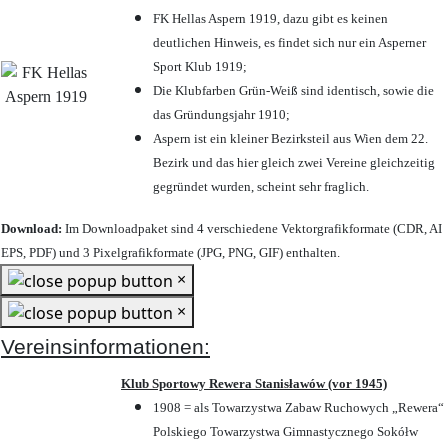
FK Hellas Aspern 1919, dazu gibt es keinen
deutlichen Hinweis, es findet sich nur ein Asperner
Sport Klub 1919
;
Die Klubfarben Grün-Weiß sind identisch, sowie die
das Gründungsjahr 1910
;
Aspern ist ein kleiner Bezirksteil aus Wien dem 22.
Bezirk und das hier gleich zwei Vereine gleichzeitig
gegründet wurden, scheint sehr fraglich.
Download:
Im Downloadpaket sind 4 verschiedene Vektorgrafikformate (CDR, AI
EPS, PDF) und 3 Pixelgrafikformate (JPG, PNG, GIF) enthalten.
×
×
Vereinsinformationen:
Klub Sportowy Rewera Stanisławów (vor 1945)
1908 = als Towarzystwa Zabaw Ruchowych „Rewera“
Polskiego Towarzystwa Gimnastycznego Sokółw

» **DESCRIPTION OF THE TASK**
Precisely the lines between those holding "Die Klubfarben Grün-Weiß" and "1908 = als Towarzystwa", inclusive, are to be reproduced from the listing above, with nothing added.

» **ANSWER SECTION**
Die Klubfarben Grün-Weiß sind identisch, sowie die
das Gründungsjahr 1910
;
Aspern ist ein kleiner Bezirksteil aus Wien dem 22.
Bezirk und das hier gleich zwei Vereine gleichzeitig
gegründet wurden, scheint sehr fraglich.
Download:
Im Downloadpaket sind 4 verschiedene Vektorgrafikformate (CDR, AI
EPS, PDF) und 3 Pixelgrafikformate (JPG, PNG, GIF) enthalten.
×
×
Vereinsinformationen:
Klub Sportowy Rewera Stanisławów (vor 1945)
1908 = als Towarzystwa Zabaw Ruchowych „Rewera“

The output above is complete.